-- 练习目标 --
请从下面这段关于衰老骨骼肌细胞外囊泡抑制骨形成的研究文字的最后一句之后接着往下写。

2.2 通过GW4869特异性阻断骨骼肌中的细胞外囊泡生成可缓解老年小鼠的骨丢失
为了探究抑制肌肉EV生成对骨形成的影响,研究开发了RGDLTTP肽修饰的脂质体(R-LS)用于骨骼肌靶向递送EV生成抑制剂GW4869(R-LS-GW4869)。体内成像证实该脂质体系统对骨骼肌具有高度选择性。对老年小鼠进行为期6周的R-LS-GW4869静脉注射治疗后,肌肉来源的EVs显著减少。微计算机断层扫描(micro-CT)分析显示,治疗组小鼠股骨远端的骨微结构改善,骨密度(BMD)和骨小梁数量(Tb.N)升高,骨小梁分离度(Tb.Sp)降低。钙黄绿素双标显示矿化沉积率(MAR)增加,骨钙素(OCN)免疫组化染色显示成骨细胞表面增多。体外实验中,将前成骨细胞与对照肌管、萎缩肌管或经GW4869预处理的萎缩肌管共培养。结果显示,与萎缩肌管共培养会抑制前成骨细胞中成骨相关基因(Collagen1α1, Runx2, Alpl, Ocn)的表达和碱性磷酸酶(ALP)活性,而这种抑制作用可被GW4869预处理所逆转。
2.3 衰老骨骼肌来源的细胞外囊泡在体内外抑制骨形成和成骨分化
将老年小鼠来源的衰老骨骼肌EVs(Aged-SKM-EVs)定期静脉注射给年轻小鼠,持续6周。结果显示,PKH26标记的Aged-SKM-EVs可被年轻小鼠股骨中的成骨细胞有效内化。Micro-CT分析表明,注射Aged-SKM-EVs的小鼠股骨远端BMD、Tb.N和骨小梁厚度(Tb.Th)降低,Tb.Sp增加。钙黄绿素双标显示MAR降低,OCN染色显示成骨细胞活性下降。在体外,用Aged-SKM-EVs处理前成骨细胞,可显著抑制成骨相关基因的mRNA和蛋白表达,并降低ALP活性。同样,用萎缩肌管来源的EVs(ATR-EVs)处理前成骨细胞系MC3T3-E1,也观察到对成骨分化的抑制效应。
2.4 miRNA介导了衰老骨骼肌来源的细胞外囊泡对老年小鼠骨形成的抑制作用
鉴于miRNA是EVs调控受体组织功能的关键效应分子,研究通过向老年Dicerfloxp/floxp小鼠注射肌肉肌酸激酶(MCK)启动子驱动的Cre腺相关病毒(AAV),实现了骨骼肌特异性敲除miRNA生物合成关键酶Dicer。结果显示,肌肉特异性Dicer敲除(DicermKO)显著改善了老年小鼠的骨微结构,提高了MAR和Ob.S/BS,而肌肉纤维形态未受影响。这表明Aged-SKM-Es中携带的miRNAs介导了其对成骨作用的抑制。

-- 已知信息 --
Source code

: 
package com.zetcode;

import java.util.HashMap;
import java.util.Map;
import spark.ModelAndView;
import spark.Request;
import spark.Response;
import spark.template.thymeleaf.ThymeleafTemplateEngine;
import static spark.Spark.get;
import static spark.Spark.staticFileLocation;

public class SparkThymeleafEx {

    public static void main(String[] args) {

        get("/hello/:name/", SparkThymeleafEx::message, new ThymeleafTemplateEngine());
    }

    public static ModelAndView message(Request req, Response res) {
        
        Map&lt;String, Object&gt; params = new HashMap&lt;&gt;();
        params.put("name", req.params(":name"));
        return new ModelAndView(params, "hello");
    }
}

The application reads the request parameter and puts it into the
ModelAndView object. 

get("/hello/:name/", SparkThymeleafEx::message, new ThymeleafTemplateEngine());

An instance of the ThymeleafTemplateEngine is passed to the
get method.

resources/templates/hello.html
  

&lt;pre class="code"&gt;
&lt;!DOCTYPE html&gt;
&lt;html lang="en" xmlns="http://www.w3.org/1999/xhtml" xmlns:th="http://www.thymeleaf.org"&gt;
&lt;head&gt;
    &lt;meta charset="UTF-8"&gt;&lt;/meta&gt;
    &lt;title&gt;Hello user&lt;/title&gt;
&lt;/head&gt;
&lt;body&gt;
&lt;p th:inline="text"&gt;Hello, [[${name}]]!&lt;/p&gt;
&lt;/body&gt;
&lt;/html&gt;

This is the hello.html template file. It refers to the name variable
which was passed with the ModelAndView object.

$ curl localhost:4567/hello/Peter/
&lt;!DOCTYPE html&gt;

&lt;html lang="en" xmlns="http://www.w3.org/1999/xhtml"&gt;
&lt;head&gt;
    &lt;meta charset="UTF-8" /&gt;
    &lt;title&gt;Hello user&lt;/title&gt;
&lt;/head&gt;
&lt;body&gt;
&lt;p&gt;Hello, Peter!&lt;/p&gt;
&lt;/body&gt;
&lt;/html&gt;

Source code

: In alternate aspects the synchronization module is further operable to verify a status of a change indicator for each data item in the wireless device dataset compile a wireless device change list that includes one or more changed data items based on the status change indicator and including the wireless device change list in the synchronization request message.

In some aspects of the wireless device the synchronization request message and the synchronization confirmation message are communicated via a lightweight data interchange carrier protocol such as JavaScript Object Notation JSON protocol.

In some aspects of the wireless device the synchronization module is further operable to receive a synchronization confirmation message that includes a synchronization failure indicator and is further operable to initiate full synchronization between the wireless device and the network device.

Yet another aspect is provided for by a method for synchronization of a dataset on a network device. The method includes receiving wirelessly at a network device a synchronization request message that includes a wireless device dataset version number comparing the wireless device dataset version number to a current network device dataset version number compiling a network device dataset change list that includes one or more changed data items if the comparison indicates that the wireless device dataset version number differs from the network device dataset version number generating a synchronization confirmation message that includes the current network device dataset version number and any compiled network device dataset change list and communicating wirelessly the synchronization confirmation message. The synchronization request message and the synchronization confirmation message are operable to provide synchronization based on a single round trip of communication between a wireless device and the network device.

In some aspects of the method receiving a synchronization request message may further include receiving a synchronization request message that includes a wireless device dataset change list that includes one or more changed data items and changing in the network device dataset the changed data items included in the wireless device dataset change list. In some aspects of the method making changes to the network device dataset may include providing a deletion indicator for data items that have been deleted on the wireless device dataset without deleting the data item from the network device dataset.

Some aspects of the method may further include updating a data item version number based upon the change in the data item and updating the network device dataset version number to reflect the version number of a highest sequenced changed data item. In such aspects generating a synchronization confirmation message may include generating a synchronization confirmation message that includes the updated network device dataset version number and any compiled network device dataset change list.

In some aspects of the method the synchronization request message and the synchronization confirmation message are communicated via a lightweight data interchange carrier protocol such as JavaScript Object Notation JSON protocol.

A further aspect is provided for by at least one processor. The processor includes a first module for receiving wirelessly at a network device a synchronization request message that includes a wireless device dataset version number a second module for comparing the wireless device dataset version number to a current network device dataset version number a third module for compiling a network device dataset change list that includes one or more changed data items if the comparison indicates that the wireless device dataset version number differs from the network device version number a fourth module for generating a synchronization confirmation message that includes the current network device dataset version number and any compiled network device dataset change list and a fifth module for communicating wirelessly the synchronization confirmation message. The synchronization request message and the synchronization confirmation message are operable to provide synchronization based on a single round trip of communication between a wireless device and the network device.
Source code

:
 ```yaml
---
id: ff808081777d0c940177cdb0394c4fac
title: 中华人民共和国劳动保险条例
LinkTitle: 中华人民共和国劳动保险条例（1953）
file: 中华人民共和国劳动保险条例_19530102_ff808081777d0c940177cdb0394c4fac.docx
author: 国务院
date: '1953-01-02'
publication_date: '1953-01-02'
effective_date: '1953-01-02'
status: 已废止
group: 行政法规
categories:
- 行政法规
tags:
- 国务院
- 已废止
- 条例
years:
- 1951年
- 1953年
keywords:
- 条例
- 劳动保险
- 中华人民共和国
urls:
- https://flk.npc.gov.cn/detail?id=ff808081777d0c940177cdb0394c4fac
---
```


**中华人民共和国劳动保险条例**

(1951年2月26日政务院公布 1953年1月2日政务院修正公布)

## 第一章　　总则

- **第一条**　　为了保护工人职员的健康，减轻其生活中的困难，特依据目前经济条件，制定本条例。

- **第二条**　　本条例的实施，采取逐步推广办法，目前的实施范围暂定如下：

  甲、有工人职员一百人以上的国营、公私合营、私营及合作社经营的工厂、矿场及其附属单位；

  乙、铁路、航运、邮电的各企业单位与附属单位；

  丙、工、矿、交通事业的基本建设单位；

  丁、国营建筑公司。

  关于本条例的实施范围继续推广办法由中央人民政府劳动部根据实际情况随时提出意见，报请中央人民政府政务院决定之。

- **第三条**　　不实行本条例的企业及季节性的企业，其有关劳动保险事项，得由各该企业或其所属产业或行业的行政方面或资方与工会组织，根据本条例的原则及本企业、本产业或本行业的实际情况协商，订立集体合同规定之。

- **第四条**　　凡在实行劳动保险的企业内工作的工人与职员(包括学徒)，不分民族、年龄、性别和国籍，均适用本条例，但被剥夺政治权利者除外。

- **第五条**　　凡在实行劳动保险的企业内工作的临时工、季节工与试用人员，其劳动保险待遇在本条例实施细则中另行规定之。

-- 回答 --
2.5 miR-125a-5p在肌少症患者血浆细胞外囊泡中富集并介导对成骨分化的抑制
通过对非肌少症和肌少症老年患者的血清EVs进行小RNA深度测序,并结合萎缩肌管来源EVs(ATR-EVs)的测序数据,筛选出miR-125a-5p和miR-222-3p为共同上调的miRNA,其中miR-125a-5p丰度更高。qPCR验证证实,miR-125a-5p在肌少症患者的肌肉组织、老年小鼠的肌肉组织、Aged-SKM-Es、老年小鼠血清EVs以及萎缩肌管及其来源EVs中均显著上调。在功能上,在共培养体系中加入miR-125a-5p抑制剂,可以逆转ATR-EVs对前成骨细胞成骨分化的抑制作用,恢复成骨基因表达和ALP活性。
2.6 功能获得与缺失实验证实骨骼肌中的miR-125a-5p在衰老过程中抑制骨形成
利用肌肉靶向肽(RGDLTTP)修饰的重组腺相关病毒(MyoAAV)载体,在老年小鼠骨骼肌中特异性过表达或沉默miR-125a-5p。结果表明,肌肉特异性过表达miR-125a-5p会加剧肌肉萎缩,并导致股骨远端BMD、Tb.N、Tb.Th下降,Tb.Sp升高,MAR和Ob.S/BS降低。相反,利用“海绵”(sponge)载体沉默肌肉中的miR-125a-5p,则能促进骨形成,缓解年龄相关的骨丢失和肌肉萎缩。在年轻小鼠中过表达miR-125a-5p也重现了诱导肌萎缩和抑制骨形成的表型。
2.7 miR-125a-5p通过靶向SIRT7介导的Sp7去乙酰化抑制成骨分化并阻碍骨形成
在机制层面,研究发现miR-125a-5p能直接抑制前成骨细胞中Sirt7的表达。双荧光素酶报告基因实验证实,miR-125a-5p可直接结合Sirt7mRNA的3‘非翻译区(3’-UTR)。过表达miR-125a-5p会显著抑制成骨分化,而共转染Sirt7过表达质粒则可逆转此抑制效应。进一步研究揭示,SIRT7能直接结合并去乙酰化Sp7基因启动子区域,从而促进Sp7的转录。过表达Sirt7能上调Sp7mRNA水平,而使用去乙酰化酶抑制剂则会抑制Sp7的转录。因此,miR-125a-5p通过靶向抑制Sirt7,破坏了SIRT7介导的对Sp7启动子的组蛋白去乙酰化作用,最终导致Sp7转录活性下降和成骨分化受损。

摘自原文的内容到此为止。